Officers went through training to learn how to handle drug overdoses and protect themselves during drug raids. (Source: WALB) Officers went through training to learn how to handle drug overdoses and protect themselves during drug raids. (Source: WALB)
Naloxone is an auto injector, designed to give a prescription medication that has been effective at reversing opioid drug overdose. (Source: WALB) Naloxone is an auto injector, designed to give a prescription medication that has been effective at reversing opioid drug overdose. (Source: WALB)
On Thursday dozens of South Georgia law enforcement officers trained on how to use the auto injectors, and deal with overdose cases. (Source: WALB) On Thursday dozens of South Georgia law enforcement officers trained on how to use the auto injectors, and deal with overdose cases. (Source: WALB)
DEA Diversion Program Manager David Hargroder. (Source: WALB) DEA Diversion Program Manager David Hargroder. (Source: WALB)
Assistant U.S. Attorney Leah McEwen (Source: WALB) Assistant U.S. Attorney Leah McEwen (Source: WALB)
ALBANY, GA (WALB) -

South Georgia law enforcement officers trained with a medication that could save lives in overdose cases, and new technology that can better protect them during drug raids.

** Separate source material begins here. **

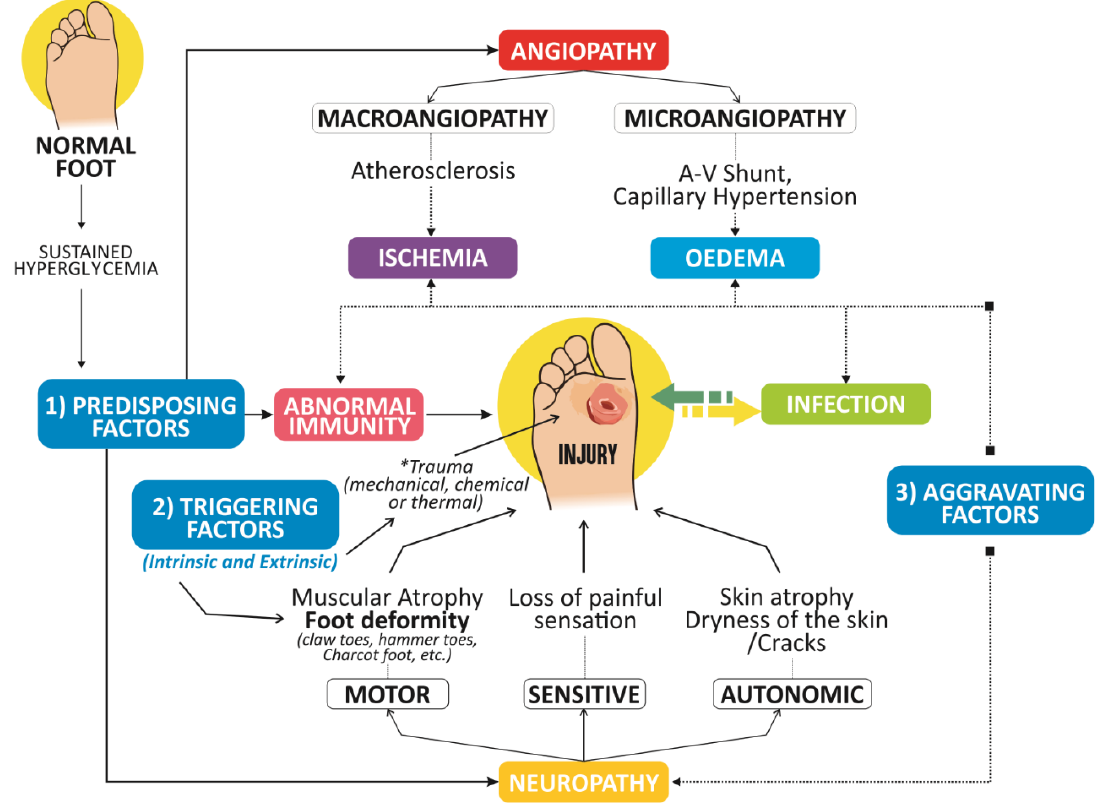
Figure 1. Risk factors and predisposing factors for the development of diabetic foot ulcers (DFUs). There are two main protagonists among the risk factors and / or predisposing factors of DFUs: angiopathy and neuropathy, whose presence, together with intrinsic (foot deformity) and / or extrinsic triggers, such as trauma (mechanical, chemical or thermal), causes the loss of skin integrity. Aggravating factors, such as ischemia, abnormal immunity, and neuropathy, favor the development of DFU infections.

Naloxone is an auto injector, designed to give a prescription medication that has been effective at reversing opioid drug overdose.  

And the Department of Justice said that overdose deaths have become almost epidemic.

"It's a large problem nationwide. The increase in overdose deaths are at alarming rate at this time. And what we are trying to do now is educate officers more on the recognition of these type of overdose deaths, especially involved in opioids," explained DEA Diversion Program Manager David Hargroder.

"Nationwide it is a growing problem. We've seen a trend in opioid overdoses. The Department of Justice is prioritizing treatment, education, prevention and prosecution," said Assistant U.S. Attorney Leah McEwen.

So on Thursday in Albany, dozens of South Georgia law enforcement officers trained on how to use the auto injectors, and deal with overdose cases.

"What gets me the most is people are dying everyday. And so this course is equipped to better prepare law enforcement and first responders on how to deal with these types of situations," explained  Albany Dougherty Drug Unit Commander Major Prurince Dice.

The Naloxone auto injectors talk people through the instructions.

A new development that may be better, is a nasal spray.  

The idea is officers can give drug overdose victims the Naloxone while waiting for paramedics.

 And there is danger to the officers during drug raids, getting powerful pain killers like Fentanyl on themselves, so the Naloxone could be administered to them.

Another part of the training is a Georgia law that gives limited immunity to a person seeking medical assistance for someone who is overdosing, so someone does not die because friends are afraid to call 911.

"That is law enforcement and the District Attorney's ultimate goal, is to save lives," said Dougherty Assistant District Attorney Norris Lewis.

Doctors can prescribe the Naloxone auto injectors or nasal sprays to family members of addicts so they can have them on hand in case of an overdose.